文化 さかい風土記174 丸岡藩領の高札場(こうさつば)

■町や村の掲示板
高札(制札(せいさつ))とは、江戸幕府や藩の法令・禁令を書いた木の板のことです。写真(1)のように、横長の五角形(駒形)で上部に屋根がつくのが一般的でした。
板面に書かれた内容としては、日常生活の規範を説いた忠孝札や、毒薬・偽薬の売買を禁止した毒薬札、キリシタンの取り締まりを命じた切支丹(きりしたん)札などが有名です。庶民に上意下達(じょういかたつ)で法令を伝えるための手段として、明治6年(1873)まで用いられました。
高札が掲示された場所を「高札場」といいます。
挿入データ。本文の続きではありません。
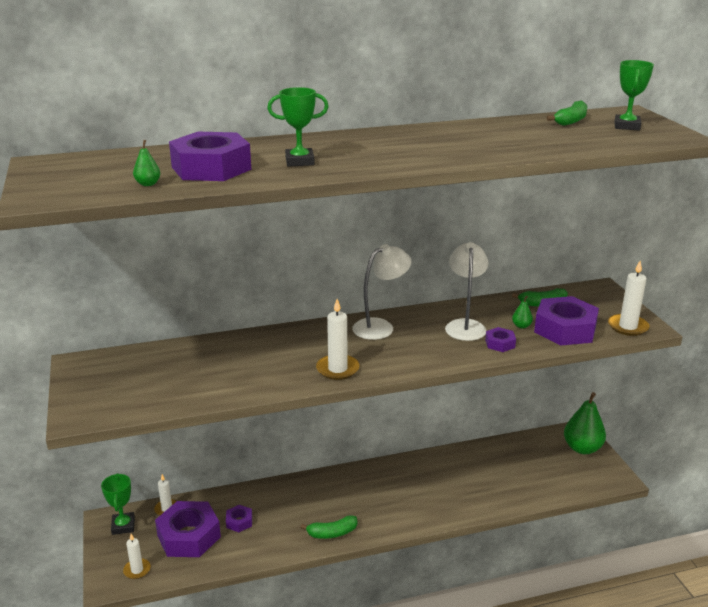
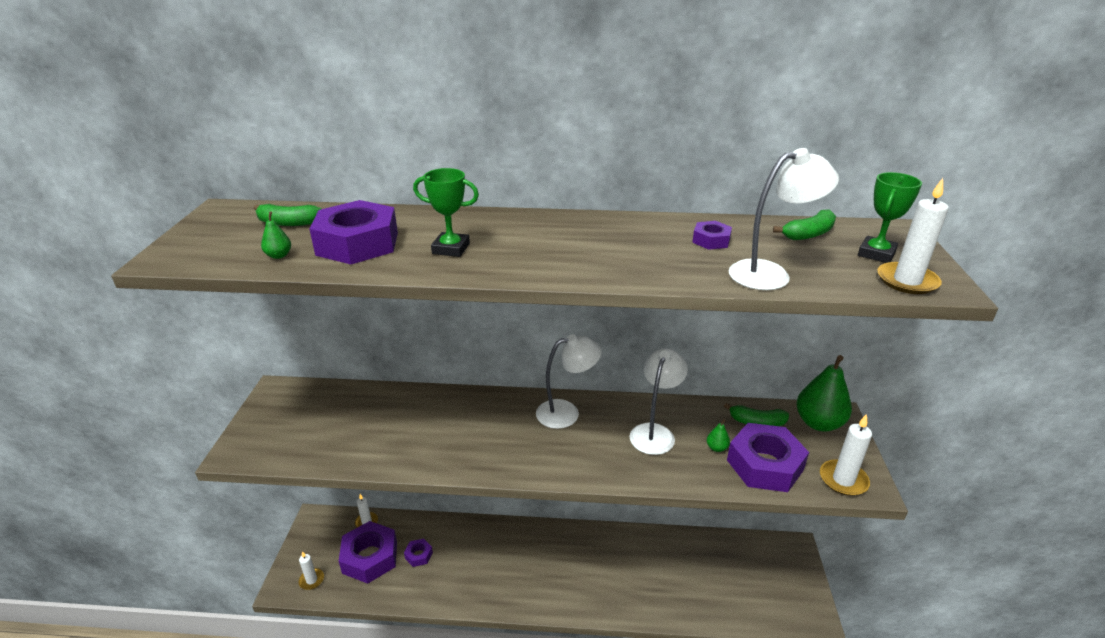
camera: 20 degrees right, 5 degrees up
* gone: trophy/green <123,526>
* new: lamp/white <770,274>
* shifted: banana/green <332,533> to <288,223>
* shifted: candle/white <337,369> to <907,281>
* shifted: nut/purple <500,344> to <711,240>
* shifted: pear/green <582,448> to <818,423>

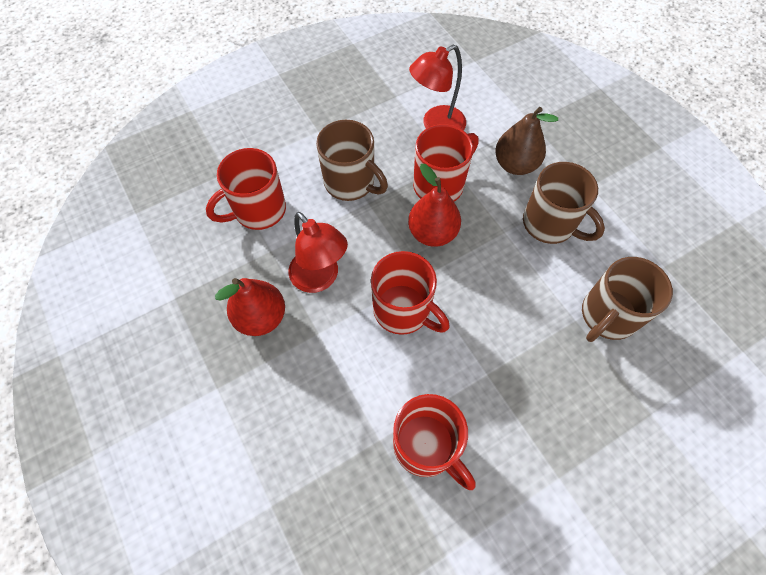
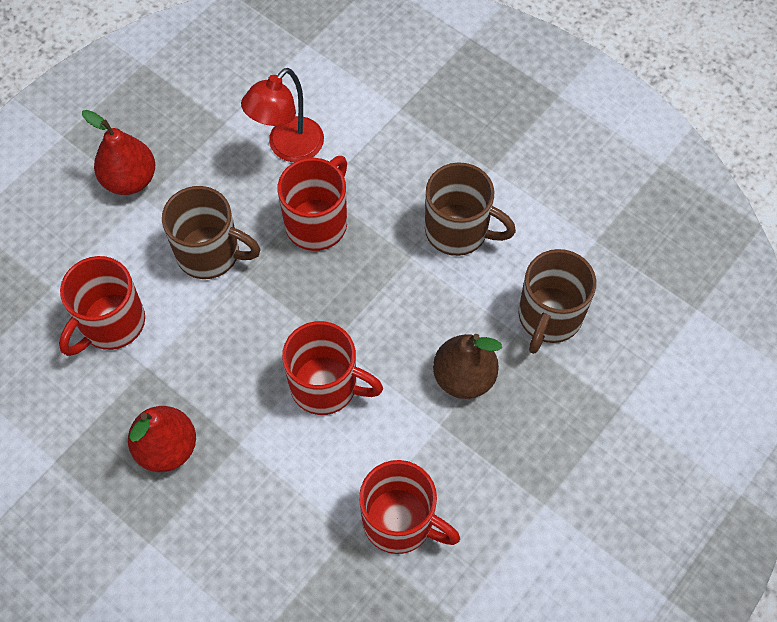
camera: 20 degrees left, 0 degrees up
* gone: lamp/red <320,278>
* shifted: pear/red <432,233> to <130,180>
* shifted: pear/brown <515,164> to <464,377>

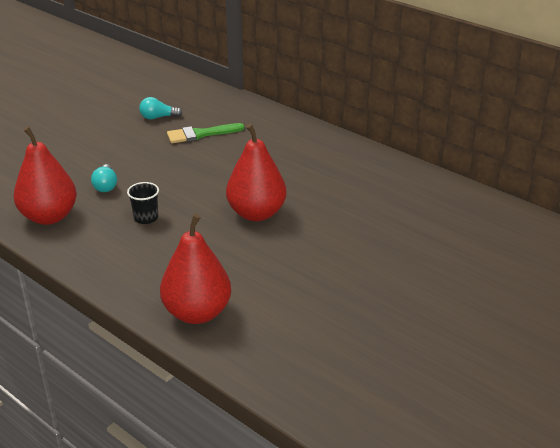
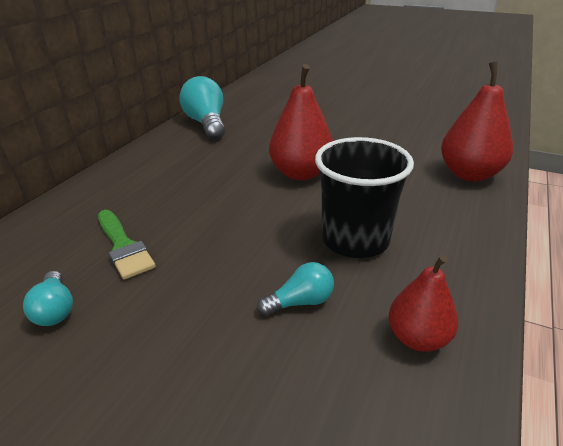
camera: 105 degrees left, 0 degrees up
* new: light bulb/turquoise <206,124>
* scaled: pear/red <49,216> = <417,338> x0.62
* scaled: cup/black <146,218> = <355,240> x2.09

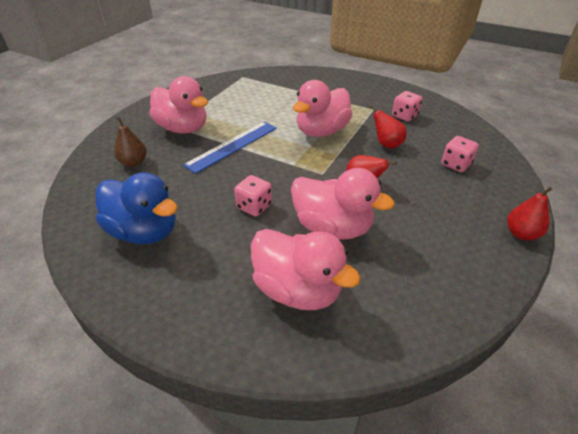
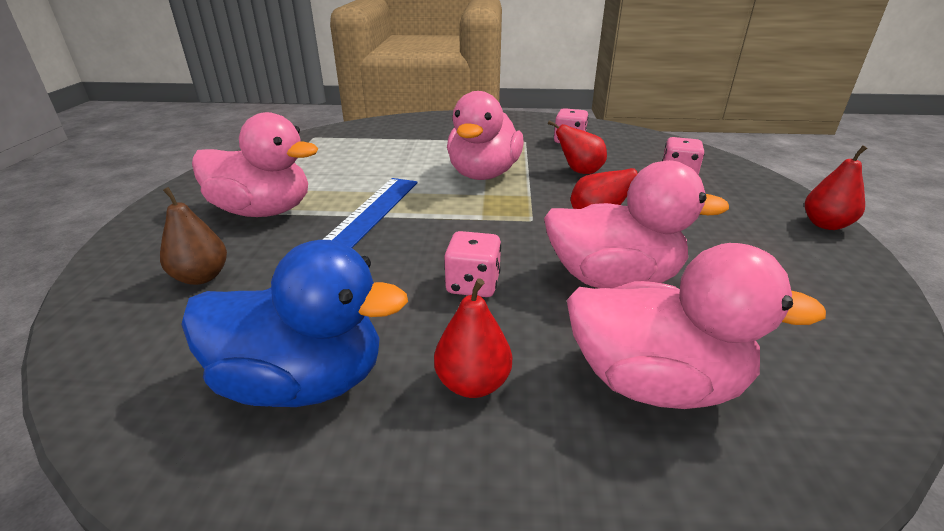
camera: 25 degrees left, 10 degrees down
* new: pear/red <473,383>

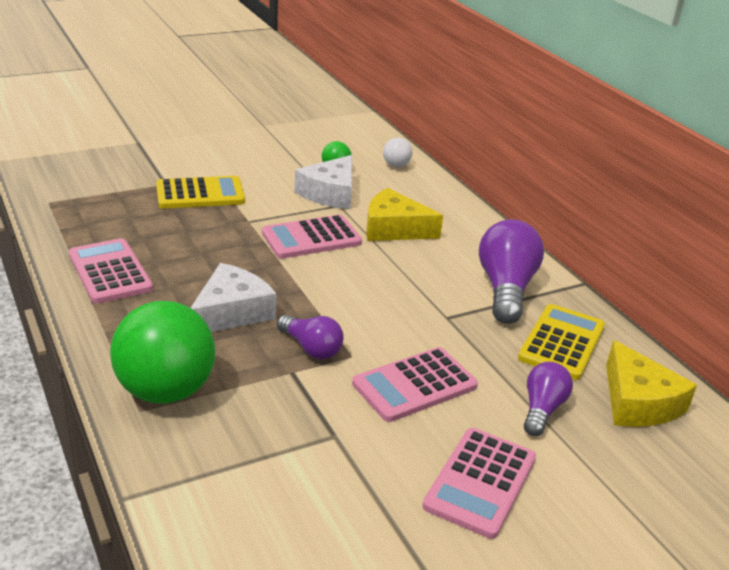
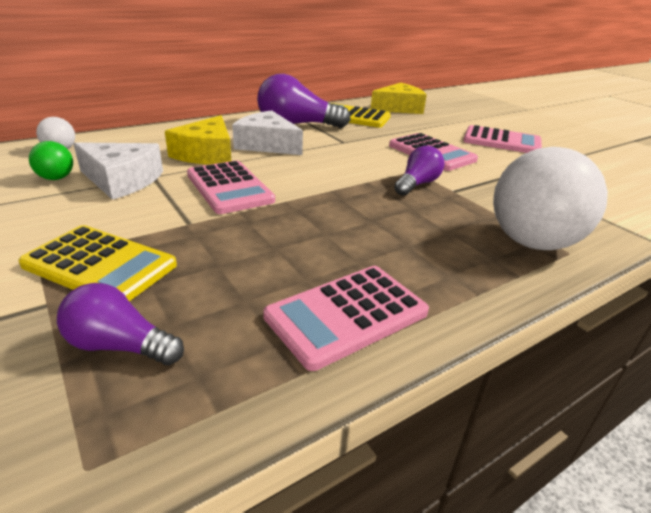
camera: 95 degrees left, 0 degrees up
* shifted: cheese/white <232,312> to <267,144>
* shifted: light bulb/purple <542,409> to <120,346>
* repainted: ball/green <165,391> to ball/white <532,242>
* rotated: calculator/yellow <200,194> = <100,265> 135 degrees clockwise

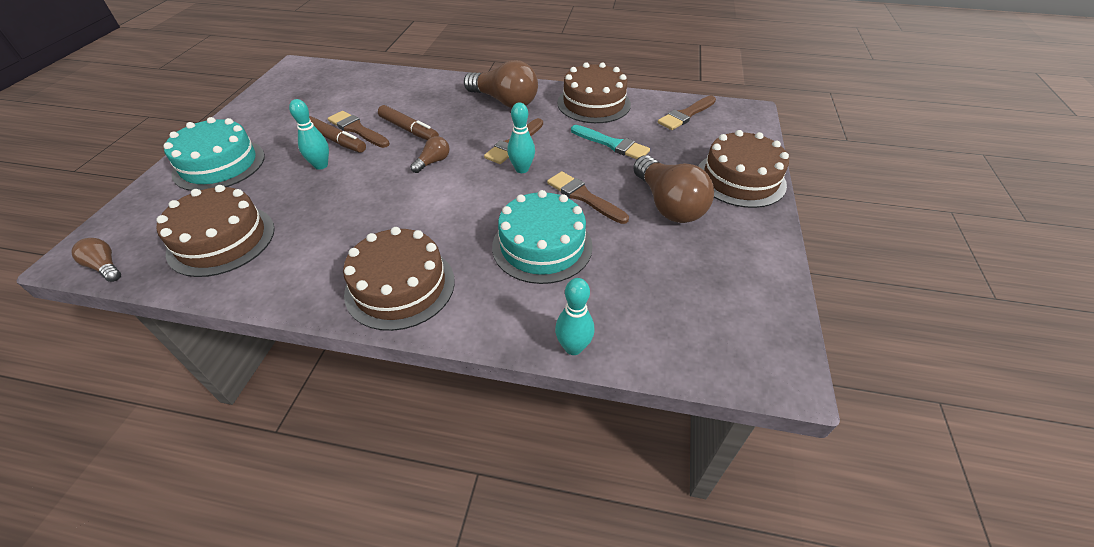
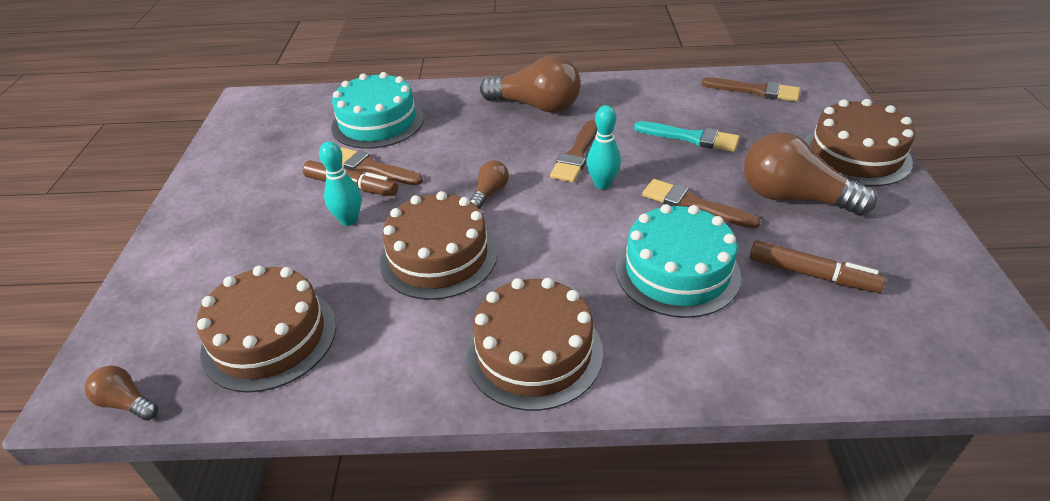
camera: 10 degrees left, 5 degrees down
* gone: bowling pin/turquoise <573,347>
* shifted: cake/turquoise <219,164> to <377,122>
* shifted: marker/brown <409,130> to <812,274>
* shifted: cake/brown <593,103> to <438,256>
* rotated: light bulb/brown <668,205> = <793,197> 150 degrees clockwise
* rotated: brush/brown <686,115> = <755,91> 105 degrees counterclockwise

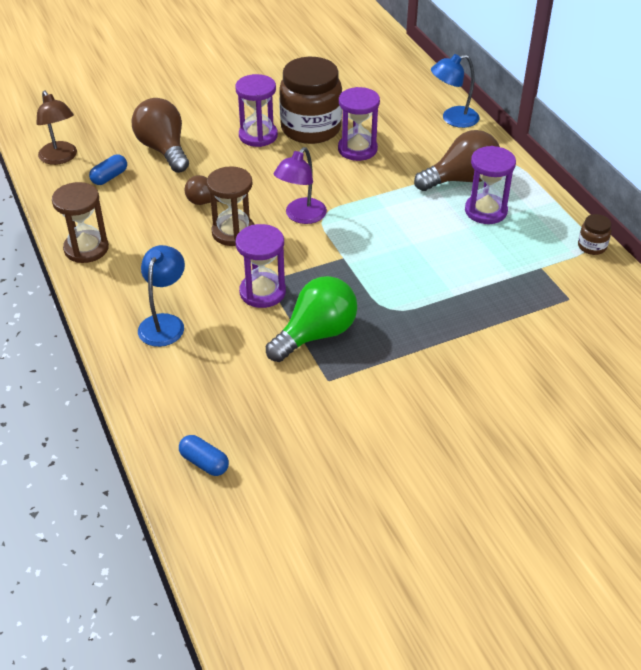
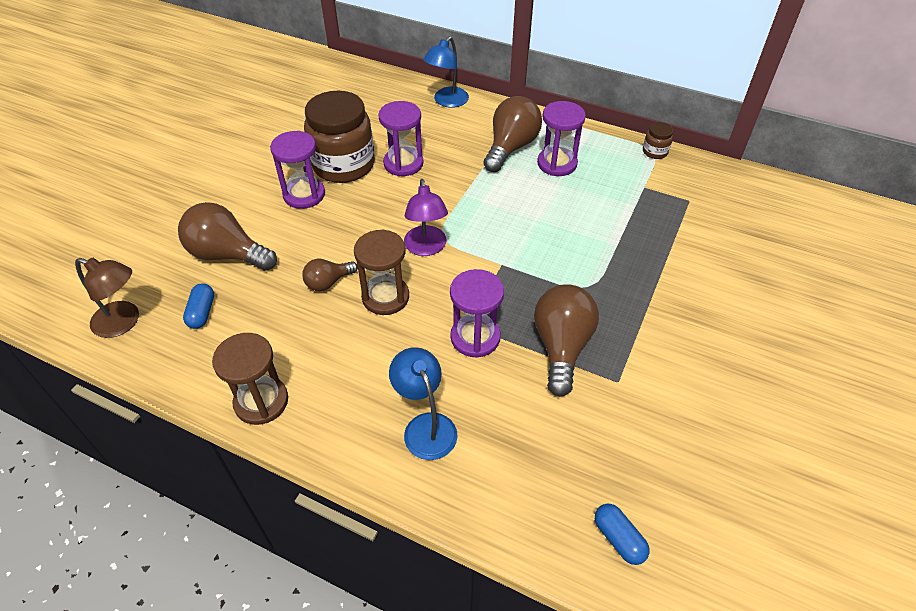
camera: 40 degrees left, 5 degrees up
* repainted: light bulb/green <316,334> to light bulb/brown <561,347>
* rotated: capsule/blue <204,463> = <618,539> 60 degrees clockwise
町や村の道の辻や橋の傍(そば)など、人びとが行き来し、人目につきやすい場所が選ばれました。丸岡藩がまとめた『国乗遺聞(こくじょういぶん)』という書物によると、丸岡藩領では、丸岡城下町、滝谷出村、梶浦、五本村、山口村、板倉村、南横地村、一本田村、長畝村、女形谷村などに高札場がありました。
江戸時代の「滝谷浦絵図」(写真(2))には、滝谷出村(現三国町神明一〜三丁目)の高札場が描かれています。滝谷出村は九頭竜川河口近くに発達した町で、福井藩領の三国湊に隣接していました。図の「御蔵所」は、丸岡藩の年貢米を納める米蔵で、敷地内には藩の役所もありました。拡大図で「御製札」とあるのが高札場で、蔵所の前の通り(御蔵町通)にあります。高札に掲示された内容は、通りを行き交う多くの人びとの目に留まったことでしょう。
元禄8年(1695)、家中騒動での不始末を理由に、丸岡藩の4代元主本多重益(ほんだしげます)は改易(かいえき)(領地没収)となり、同年5月6日には丸岡城が幕府の使者に渡されました。この日、城下町の高札場には、定められた期日までに本多家の家臣が丸岡を立ち退くべきことなどが掲示されました。高札のあっさりとした文面に、城下町の人びとはかえって丸岡藩本多家の終わりを実感したのではないでしょうか。